If you set in defense+ explorer and rundll32 to ask for everything, you of course shall be warned of everything happening, including the malware loading.
But you shall have so many alerts that you might not see the “good one”, and it is moreover very uncomfortable.
Another way is quite as uncomfortable, at least temporarily, as it won’t ask any “normal” thing anymore once the learning process is achieved.
It is enough to set image execution in defense+ to agressive.
In these last conditions, left or right clicking the suckme me thing clearly warns you that rundll32 or explorer wants to execute dll.dll, and even before the end of the learning process, you have no reason to allow a dll with such a dubious name.
Note that either right or left clicking the dll.dll file of the poc doesn’t report anything (and of course, whatever left click is intercepted by the system, complaining it does not know how to open a dll file).
The turnabout is of course that it is very tedious and requires a very good knowledge of normal windows process.

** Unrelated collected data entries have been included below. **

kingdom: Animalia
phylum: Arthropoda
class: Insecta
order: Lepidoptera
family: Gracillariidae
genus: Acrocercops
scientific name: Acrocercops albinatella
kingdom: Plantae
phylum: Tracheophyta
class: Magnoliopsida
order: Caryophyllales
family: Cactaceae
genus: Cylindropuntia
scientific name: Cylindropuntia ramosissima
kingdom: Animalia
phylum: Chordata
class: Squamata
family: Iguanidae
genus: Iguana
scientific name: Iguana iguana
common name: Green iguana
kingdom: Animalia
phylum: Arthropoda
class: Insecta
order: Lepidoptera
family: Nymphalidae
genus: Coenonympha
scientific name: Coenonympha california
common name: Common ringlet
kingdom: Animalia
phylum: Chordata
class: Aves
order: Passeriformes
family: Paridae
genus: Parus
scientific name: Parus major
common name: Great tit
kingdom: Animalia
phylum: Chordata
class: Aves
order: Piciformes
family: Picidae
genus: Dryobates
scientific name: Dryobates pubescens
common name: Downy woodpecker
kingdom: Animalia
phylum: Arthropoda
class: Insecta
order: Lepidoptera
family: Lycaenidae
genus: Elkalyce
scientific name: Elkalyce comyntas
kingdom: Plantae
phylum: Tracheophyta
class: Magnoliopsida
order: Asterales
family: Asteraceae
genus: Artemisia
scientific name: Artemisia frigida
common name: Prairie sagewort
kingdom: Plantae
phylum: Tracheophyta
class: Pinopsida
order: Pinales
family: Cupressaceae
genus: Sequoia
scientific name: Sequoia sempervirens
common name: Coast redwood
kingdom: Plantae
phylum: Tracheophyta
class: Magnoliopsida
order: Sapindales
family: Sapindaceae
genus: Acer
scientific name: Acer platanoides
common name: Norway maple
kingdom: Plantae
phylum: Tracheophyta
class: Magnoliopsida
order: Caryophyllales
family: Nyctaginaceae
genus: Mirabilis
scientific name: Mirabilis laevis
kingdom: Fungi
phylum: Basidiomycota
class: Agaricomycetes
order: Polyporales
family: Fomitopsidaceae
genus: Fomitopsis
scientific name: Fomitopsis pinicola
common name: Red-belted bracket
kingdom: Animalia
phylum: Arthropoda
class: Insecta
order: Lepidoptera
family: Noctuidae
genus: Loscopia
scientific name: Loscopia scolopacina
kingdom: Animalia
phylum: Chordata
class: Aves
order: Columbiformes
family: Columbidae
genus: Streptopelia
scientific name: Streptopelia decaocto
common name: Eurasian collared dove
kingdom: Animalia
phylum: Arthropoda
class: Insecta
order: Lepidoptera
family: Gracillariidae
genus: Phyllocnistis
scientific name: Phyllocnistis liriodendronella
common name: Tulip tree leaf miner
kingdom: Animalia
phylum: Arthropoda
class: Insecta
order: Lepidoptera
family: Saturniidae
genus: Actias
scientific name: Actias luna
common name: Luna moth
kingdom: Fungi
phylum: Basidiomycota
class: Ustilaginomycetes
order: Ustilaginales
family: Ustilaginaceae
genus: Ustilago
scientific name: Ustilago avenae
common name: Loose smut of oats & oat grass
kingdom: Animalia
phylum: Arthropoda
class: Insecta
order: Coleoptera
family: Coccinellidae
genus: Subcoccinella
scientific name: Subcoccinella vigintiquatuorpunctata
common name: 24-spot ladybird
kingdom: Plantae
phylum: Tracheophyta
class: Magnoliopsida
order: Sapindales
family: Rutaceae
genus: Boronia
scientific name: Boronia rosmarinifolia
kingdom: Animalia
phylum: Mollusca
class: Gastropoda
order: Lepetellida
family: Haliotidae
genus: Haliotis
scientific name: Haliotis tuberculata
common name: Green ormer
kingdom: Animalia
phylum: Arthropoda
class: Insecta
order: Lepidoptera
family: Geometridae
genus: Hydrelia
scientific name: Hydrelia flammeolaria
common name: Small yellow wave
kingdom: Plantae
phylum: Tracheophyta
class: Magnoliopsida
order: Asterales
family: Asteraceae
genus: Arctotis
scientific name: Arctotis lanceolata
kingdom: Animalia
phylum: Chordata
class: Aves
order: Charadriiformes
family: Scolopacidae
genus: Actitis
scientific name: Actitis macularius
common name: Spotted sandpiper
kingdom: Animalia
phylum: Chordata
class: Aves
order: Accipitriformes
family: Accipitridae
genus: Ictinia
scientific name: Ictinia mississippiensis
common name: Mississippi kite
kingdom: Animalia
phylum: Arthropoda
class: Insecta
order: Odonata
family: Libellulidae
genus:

Taken as examples, you need in these conditions to allow 6 or 7 permissions to run dgbview, more than 10 to run a random choosen link (registrar lite) or 15 to reach this forum from Firefox.
True, and since it’s a windows “feature”, Microsoft will have a hard time “patching” it. I wonder if the attackers read Didier Stevens’ blog to help them create their malware haha.
That’s not what I found. From my testing in a freshly installed Windows XP, all you need to do is browse the 2 POC files. Are you sure you are testing it properly?
I made the test another time and obtained the same results.
Either you clicked instead of browse by some inadvertance, either some of my settings kept the mechanism to occur, but nothing extraordinary: i don’t think cis settings are involved (and there’s no reaction whatsoever by only browsing), and xp sp3 pro is standard excepting some services and buit-in softwares disable either manually, either with xplite.